Extra Energy Dragging Students Down

Instant energy. It sounds like a good, easy solution to lack of sleep and exhaustion, but what it really does to the human body may be slightly terrifying.

Regardless of the rush many may feel from energy drinks, recent studies have shown that drinking them can cause serious short-term and long-term health risks.

A selection of energy drinks is displayed in gas stations, grocery stores and malls. Photo courtesy of Google images.

There have been more than 500 energy drinks launched worldwide, according to NBC news. Some of the most popular drinks consumed are Red Bull, Monster, Jolt, Amp, Rockstar and Full Throttle. Many of which find their way, on a daily basis, in the stomachs of students at Penn Manor.

For the students that drink energy drinks, most describe the after-effect as a “crash.”

Senior Amanda Ackerman said, “It’s horrible, I just don’t wanna do anything.”

“Afterwards it feels like my heart is beating really fast,” added Jordan Drexel, also a senior.

Anthony Bernard described his experiences as “very happy” and “giddy,” but nothing like a lack in energy or focus.

“I get jittery for like five minutes and then I go back to normal,” explained senior Justin Herr.

The biggest concern about energy drinks is the most obvious: Caffeine.

According to NBC news, a 12-ounce serving of Amp contains 107 milligrams of caffeine, compared with 34 to 38 milligrams for the same amount of Coca-Cola or Pepsi. Monster has 120 milligrams and Red Bull has 116.

A common reason for energy drink consumption is to fight morning grogginess. Photo courtesy of Google images

This “drug” can cause addiction, but isn’t necessarily the worst thing about the energy-boosting beverages.

Apart from the caffeine that starts the addiction, energy drinks have legal herbal stimulants within them. Teenage bodies are not always able to handle these types of chemicals. Herbal stimulants can do serious damage to the body’s nervous system and they also contribute to neurological problems.

But what about the sugar?

The sugar that is used to sweeten energy drinks and add to the boost is processed, just like most soft drinks and coffees. But, this type of sugar breaks down very quickly which releases too much energy at one time.

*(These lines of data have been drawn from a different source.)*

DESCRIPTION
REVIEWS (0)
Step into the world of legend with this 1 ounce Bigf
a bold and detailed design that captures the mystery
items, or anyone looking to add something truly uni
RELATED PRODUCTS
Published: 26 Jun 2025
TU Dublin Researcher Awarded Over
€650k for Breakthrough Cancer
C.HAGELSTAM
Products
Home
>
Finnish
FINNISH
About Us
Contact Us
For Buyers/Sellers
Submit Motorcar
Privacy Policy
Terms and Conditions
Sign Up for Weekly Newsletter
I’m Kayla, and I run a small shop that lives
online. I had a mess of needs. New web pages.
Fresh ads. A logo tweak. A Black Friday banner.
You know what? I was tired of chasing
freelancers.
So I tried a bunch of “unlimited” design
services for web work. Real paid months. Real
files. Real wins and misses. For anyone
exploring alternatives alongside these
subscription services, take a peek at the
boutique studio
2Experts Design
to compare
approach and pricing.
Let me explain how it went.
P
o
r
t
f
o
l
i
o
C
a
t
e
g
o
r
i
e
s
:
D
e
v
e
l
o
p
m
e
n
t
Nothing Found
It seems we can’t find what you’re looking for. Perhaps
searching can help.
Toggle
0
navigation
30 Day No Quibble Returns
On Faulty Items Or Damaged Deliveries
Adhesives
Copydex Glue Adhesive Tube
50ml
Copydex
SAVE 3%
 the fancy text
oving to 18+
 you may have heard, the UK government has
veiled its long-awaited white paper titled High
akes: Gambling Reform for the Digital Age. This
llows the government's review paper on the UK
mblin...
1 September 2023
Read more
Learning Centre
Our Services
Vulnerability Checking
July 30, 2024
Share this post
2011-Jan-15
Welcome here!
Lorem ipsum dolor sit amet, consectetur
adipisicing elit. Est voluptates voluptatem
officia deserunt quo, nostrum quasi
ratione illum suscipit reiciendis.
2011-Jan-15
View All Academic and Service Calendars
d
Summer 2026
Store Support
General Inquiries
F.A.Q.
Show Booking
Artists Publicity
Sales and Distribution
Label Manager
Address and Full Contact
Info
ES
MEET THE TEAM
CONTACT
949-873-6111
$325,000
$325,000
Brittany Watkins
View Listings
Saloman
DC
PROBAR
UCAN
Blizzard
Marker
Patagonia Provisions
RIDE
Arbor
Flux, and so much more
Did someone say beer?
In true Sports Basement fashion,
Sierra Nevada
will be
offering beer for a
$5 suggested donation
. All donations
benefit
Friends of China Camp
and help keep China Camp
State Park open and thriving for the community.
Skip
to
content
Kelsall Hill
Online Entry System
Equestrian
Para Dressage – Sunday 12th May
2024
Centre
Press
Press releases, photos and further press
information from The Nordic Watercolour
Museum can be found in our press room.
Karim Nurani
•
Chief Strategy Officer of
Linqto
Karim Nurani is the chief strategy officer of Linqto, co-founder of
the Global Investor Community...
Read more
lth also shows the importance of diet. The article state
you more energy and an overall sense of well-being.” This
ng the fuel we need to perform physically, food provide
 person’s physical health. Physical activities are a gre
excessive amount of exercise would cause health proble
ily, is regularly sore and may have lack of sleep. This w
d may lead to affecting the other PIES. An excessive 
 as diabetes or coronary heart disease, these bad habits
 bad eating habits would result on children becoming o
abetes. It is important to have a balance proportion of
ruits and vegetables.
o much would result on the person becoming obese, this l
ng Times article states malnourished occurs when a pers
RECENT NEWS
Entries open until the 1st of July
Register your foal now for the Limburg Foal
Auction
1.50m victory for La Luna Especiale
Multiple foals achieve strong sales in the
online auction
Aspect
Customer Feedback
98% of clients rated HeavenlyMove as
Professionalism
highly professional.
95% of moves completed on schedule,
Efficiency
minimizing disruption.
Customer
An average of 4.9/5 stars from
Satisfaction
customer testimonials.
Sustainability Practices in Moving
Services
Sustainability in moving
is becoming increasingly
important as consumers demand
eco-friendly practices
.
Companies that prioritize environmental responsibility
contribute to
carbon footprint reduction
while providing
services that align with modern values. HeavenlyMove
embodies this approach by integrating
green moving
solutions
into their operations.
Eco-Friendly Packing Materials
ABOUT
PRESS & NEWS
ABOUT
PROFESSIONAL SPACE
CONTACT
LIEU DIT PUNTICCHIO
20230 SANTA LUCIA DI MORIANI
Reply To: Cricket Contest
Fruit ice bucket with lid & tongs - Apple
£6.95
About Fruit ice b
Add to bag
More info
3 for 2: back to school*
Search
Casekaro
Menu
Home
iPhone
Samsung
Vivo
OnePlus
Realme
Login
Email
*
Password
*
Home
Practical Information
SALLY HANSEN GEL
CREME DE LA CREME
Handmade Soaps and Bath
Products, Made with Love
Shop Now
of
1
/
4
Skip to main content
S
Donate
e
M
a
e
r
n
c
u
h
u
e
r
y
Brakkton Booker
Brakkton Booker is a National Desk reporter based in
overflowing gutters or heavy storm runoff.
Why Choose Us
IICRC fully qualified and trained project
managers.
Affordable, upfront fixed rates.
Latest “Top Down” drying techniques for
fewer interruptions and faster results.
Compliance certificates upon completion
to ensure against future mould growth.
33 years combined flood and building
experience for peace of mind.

This concept is what puts the body under stress while it is also trying to maintain other body functions; the body plunges into overload. The feeling of fatigue takes over after drinking a Red Bull or a Monster because the energy from the broken sugars is quickly burned up and the rest of your body continues to be in overdrive for awhile.

Other additives in energy drinks also contribute to the negative health risks.

Taurine, B vitamins, amino acids and guarana are the thought-to-be harmless ingredients in the beverages, but in the quantity added to energy drinks can cause an overdose of caffeine and stimulation.

Guarana, one common ingredient that is added to energy drinks. Photo courtesy of Google Images

How do students afford such beverages? These “energy enhancers” cost anywhere from one dollar to over three dollars. That’s a big number if you’re like senior Crystal Bugner who drinks at least one energy drink everyday.

Bugner spends $20 out of every paycheck to support her habit.
She introduced herself by saying, “My name is Crystal and I’m addicted to caffeine.”

Other students aren’t afraid to roll out the dough either.

Ackerman said, “I usually pay myself, almost three bucks a drink”

“Depending on the quality and expiration, (I’ll pay) three dollars, but I wouldn’t be afraid to pay up to four,” commented Bernard.

But regardless of price and ingredients, most students are like Herr.

“I am aware of the risks, but I really don’t care.”